EXERCISE OBJECTIVE: Go through the data and copy each line where the string "propiedad" appears.

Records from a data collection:
• • • •
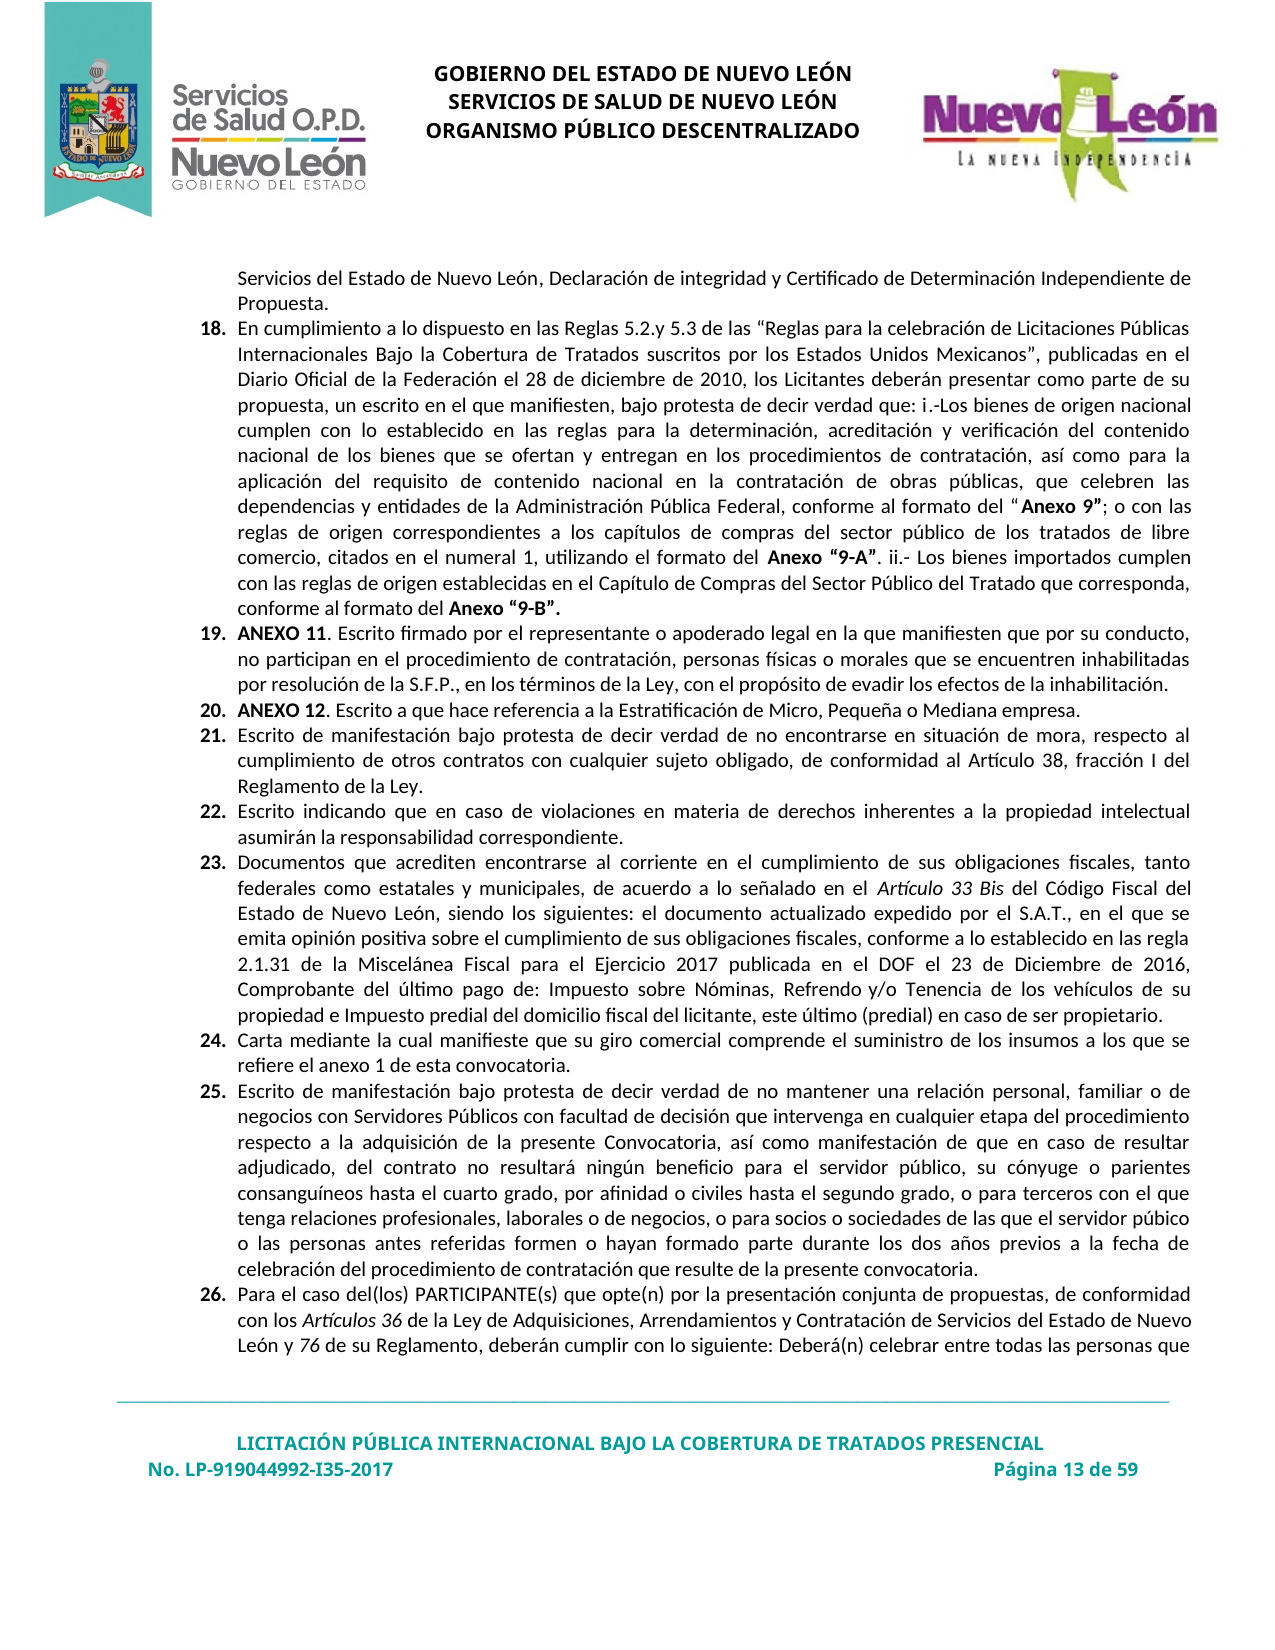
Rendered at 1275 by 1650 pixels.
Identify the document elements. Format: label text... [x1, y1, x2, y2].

list Escrito de manifestación bajo protesta de decir verdad de no mantener una relación personal, familiar o de negocios con Servidores Públicos con facultad de decisión que intervenga en cualquier etapa del procedimiento respecto a la adquisición de la presente Convocatoria, así como manifestación de que en caso de resultar adjudicado, del contrato no resultará ningún beneficio para el servidor público, su cónyuge o parientes consanguíneos hasta el cuarto grado, por afinidad o civiles hasta el segundo grado, o para terceros con el que tenga relaciones profesionales, laborales o de negocios, o para socios o sociedades de las que el servidor púbico o las personas antes referidas formen o hayan formado parte durante los dos años previos a la fecha de celebración del procedimiento de contratación que resulte de la presente convocatoria. [200, 1078, 1192, 1281]
list Carta mediante la cual manifieste que su giro comercial comprende el suministro de los insumos a los que se refiere el anexo 1 de esta convocatoria. [200, 1027, 1192, 1078]
list En cumplimiento a lo dispuesto en las Reglas 5.2.y 5.3 de las “Reglas para la celebración de Licitaciones Públicas Internacionales Bajo la Cobertura de Tratados suscritos por los Estados Unidos Mexicanos”, publicadas en el Diario Oficial de la Federación el 28 de diciembre de 2010, los Licitantes deberán presentar como parte de su propuesta, un escrito en el que manifiesten, bajo protesta de decir verdad que: i.-Los bienes de origen nacional cumplen con lo establecido en las reglas para la determinación, acreditación y verificación del contenido nacional de los bienes que se ofertan y entregan en los procedimientos de contratación, así como para la aplicación del requisito de contenido nacional en la contratación de obras públicas, que celebren las dependencias y entidades de la Administración Pública Federal, conforme al formato del “Anexo 9”; o con las reglas de origen correspondientes a los capítulos de compras del sector público de los tratados de libre comercio, citados en el numeral 1, utilizando el formato del Anexo “9-A”. ii.- Los bienes importados cumplen con las reglas de origen establecidas en el Capítulo de Compras del Sector Público del Tratado que corresponda, conforme al formato del Anexo “9-B”. [200, 316, 1192, 621]
list Documentos que acrediten encontrarse al corriente en el cumplimiento de sus obligaciones fiscales, tanto federales como estatales y municipales, de acuerdo a lo señalado en el Artículo 33 Bis del Código Fiscal del Estado de Nuevo León, siendo los siguientes: el documento actualizado expedido por el S.A.T., en el que se emita opinión positiva sobre el cumplimiento de sus obligaciones fiscales, conforme a lo establecido en las regla 2.1.31 de la Miscelánea Fiscal para el Ejercicio 2017 publicada en el DOF el 23 de Diciembre de 2016, Comprobante del último pago de: Impuesto sobre Nóminas, Refrendo y/o Tenencia de los vehículos de su propiedad e Impuesto predial del domicilio fiscal del licitante, este último (predial) en caso de ser propietario. [200, 849, 1192, 1027]
list ANEXO 12. Escrito a que hace referencia a la Estratificación de Micro, Pequeña o Mediana empresa. [200, 697, 1192, 722]
list ANEXO 11. Escrito firmado por el representante o apoderado legal en la que manifiesten que por su conducto, no participan en el procedimiento de contratación, personas físicas o morales que se encuentren inhabilitadas por resolución de la S.F.P., en los términos de la Ley, con el propósito de evadir los efectos de la inhabilitación. [200, 621, 1192, 697]
list Para el caso del(los) PARTICIPANTE(s) que opte(n) por la presentación conjunta de propuestas, de conformidad con los Artículos 36 de la Ley de Adquisiciones, Arrendamientos y Contratación de Servicios del Estado de Nuevo León y 76 de su Reglamento, deberán cumplir con lo siguiente: Deberá(n) celebrar entre todas las personas que integran la agrupación, un convenio en los términos de legislación aplicable, en el que se establecerán con precisión los aspectos siguientes.- Nombre, domicilio y Registro Federal de Contribuyentes de las personas integrantes, identificando, en su caso, los datos de las escrituras públicas con las que se acredita la existencia legal de las personas morales, y de haberlas, sus reformas y modificaciones así como el nombre de los socios que aparezcan en éstas; Las personas que integran la agrupación deberán celebrar en los términos de la legislación aplicable el convenio de propuesta conjunta, en el que se establecerán con precisión los aspectos siguientes.- Nombre, denominación o razón social, domicilio y clave de inscripción en el Registro Federal de Contribuyentes de las personas integrantes, señalando, en su caso, los datos de los instrumentos públicos con los que se acredite la existencia legal de las personas morales y, de haberlas, sus modificaciones; Nombre y domicilio de los representantes de cada una de las personas agrupadas que comparecen a celebrar el contrato de propuestas conjuntas, señalando, en su caso, los datos de los documentos con los que acrediten las facultades de representación; Designación de un representante común, otorgándole poder amplio y suficiente, para atender todo lo relacionado con la proposición y con el procedimiento de la LICITACIÓN PÚBLICA INTERNACIONAL BAJO LA COBERTURA DE TRATADOS PRESENCIAL; Descripción de las partes objeto del contrato que corresponderá cumplir a cada persona integrante, así como la manera en que se exigirá el cumplimiento de las obligaciones, y; Estipulación expresa de que cada uno de los firmantes quedará obligado junto con los demás integrantes, ya sea en forma solidaria o mancomunada, según se convenga, para efectos del procedimiento de contratación y del contrato, en caso de que se les adjudique el mismo. En caso de que no participen en propuestas conjuntas deberá manifestarlo por escrito, sin que la omisión de dicho escrito sea motivo de rechazo. [200, 1281, 1192, 1358]
picture [15, 2, 1249, 229]
list Escrito de manifestación bajo protesta de decir verdad de no encontrarse en situación de mora, respecto al cumplimiento de otros contratos con cualquier sujeto obligado, de conformidad al Artículo 38, fracción I del Reglamento de la Ley. [200, 722, 1192, 798]
list Escrito indicando que en caso de violaciones en materia de derechos inherentes a la propiedad intelectual asumirán la responsabilidad correspondiente. [200, 798, 1192, 849]
list ANEXO 7. Declaración de no encontrarse en alguno de los supuestos establecidos en los Artículos 37 y 95 de la Ley, Artículo 50 Fracc. XXIII de La Ley de responsabilidades de los Servidores Públicos del Estado y Municipios de Nuevo León y Artículo 38 del Reglamento de la Ley de Adquisiciones, arrendamientos y Contrataciones de Servicios del Estado de Nuevo León, Declaración de integridad y Certificado de Determinación Independiente de Propuesta. [200, 265, 1192, 316]
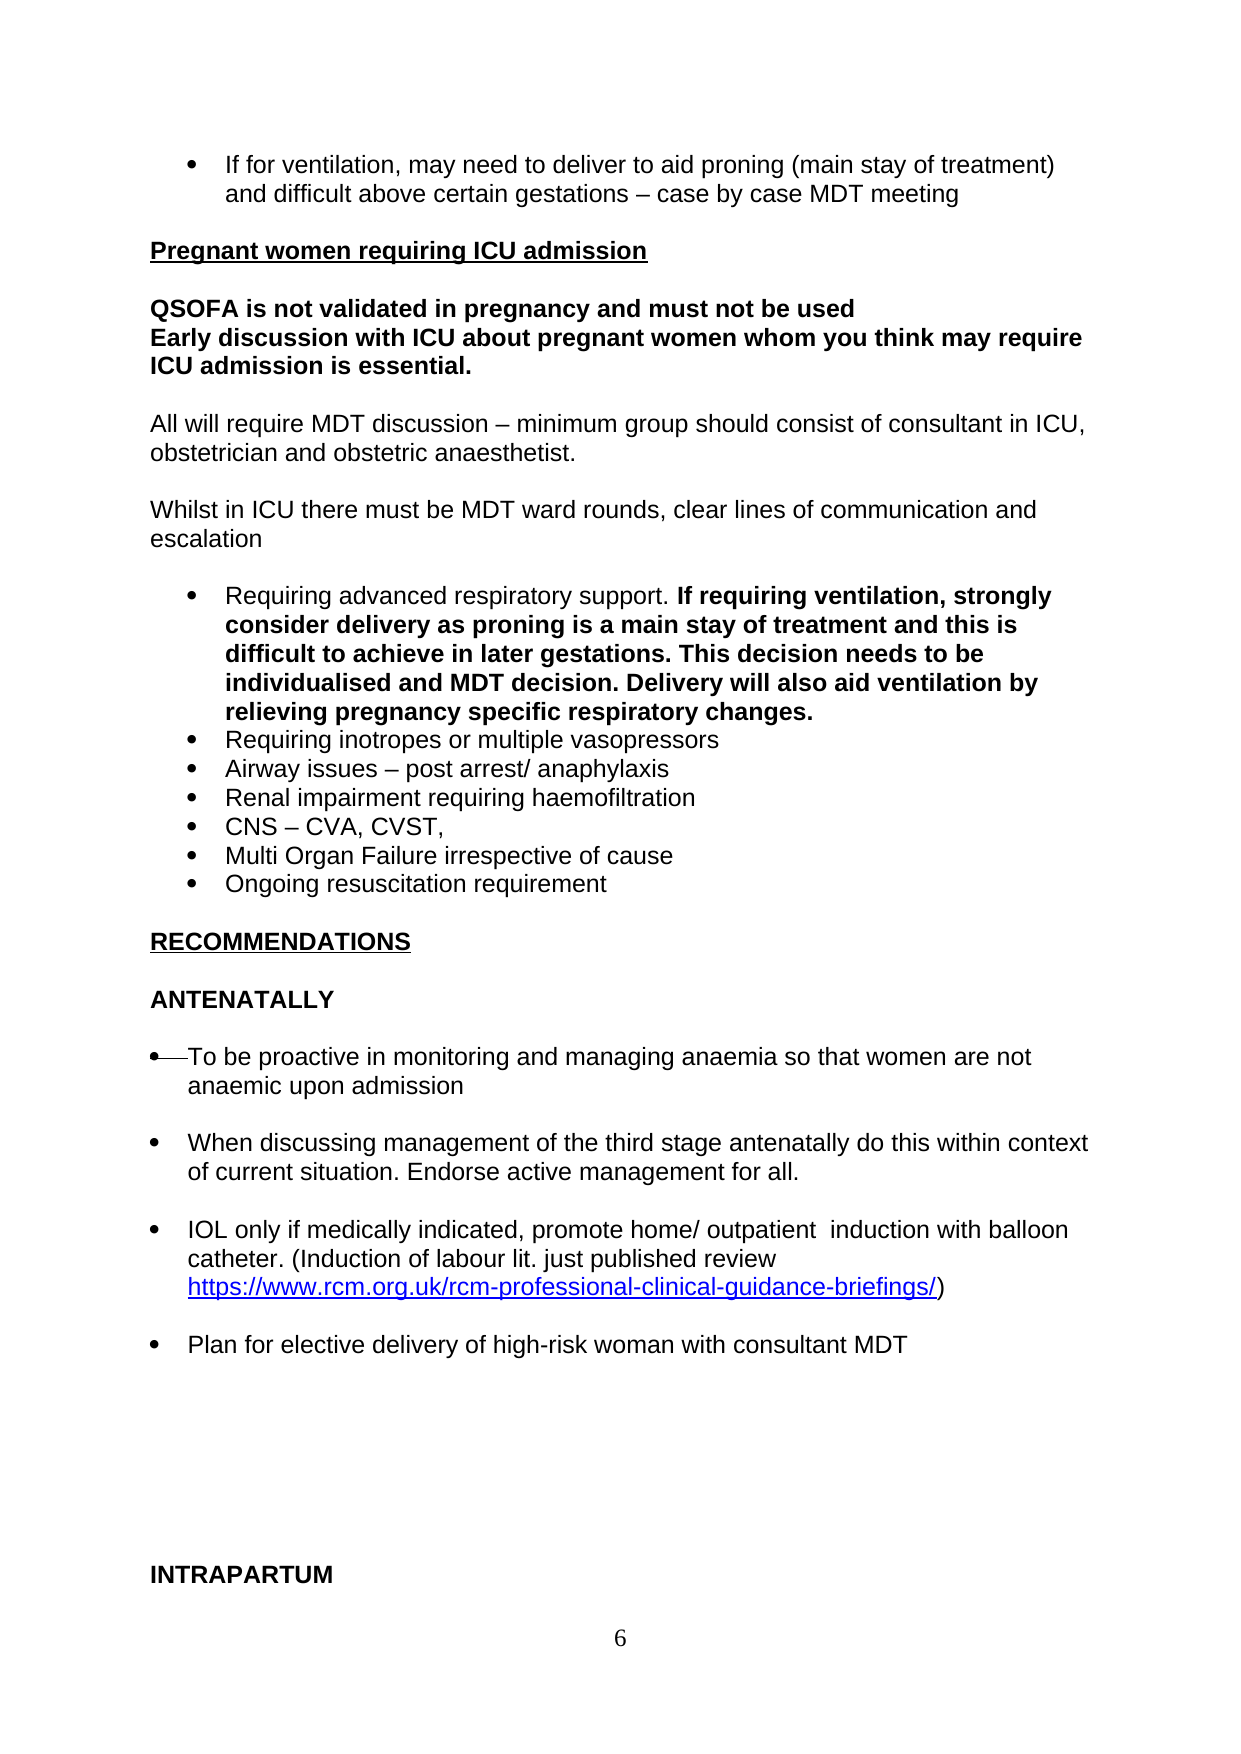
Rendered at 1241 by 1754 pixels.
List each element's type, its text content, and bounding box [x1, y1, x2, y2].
• • • •
RESULT:
list Documentos que acrediten encontrarse al corriente en el cumplimiento de sus obligaciones fiscales, tanto federales como estatales y municipales, de acuerdo a lo señalado en el Artículo 33 Bis del Código Fiscal del Estado de Nuevo León, siendo los siguientes: el documento actualizado expedido por el S.A.T., en el que se emita opinión positiva sobre el cumplimiento de sus obligaciones fiscales, conforme a lo establecido en las regla 2.1.31 de la Miscelánea Fiscal para el Ejercicio 2017 publicada en el DOF el 23 de Diciembre de 2016, Comprobante del último pago de: Impuesto sobre Nóminas, Refrendo y/o Tenencia de los vehículos de su propiedad e Impuesto predial del domicilio fiscal del licitante, este último (predial) en caso de ser propietario. [200, 849, 1192, 1027]
list Escrito indicando que en caso de violaciones en materia de derechos inherentes a la propiedad intelectual asumirán la responsabilidad correspondiente. [200, 798, 1192, 849]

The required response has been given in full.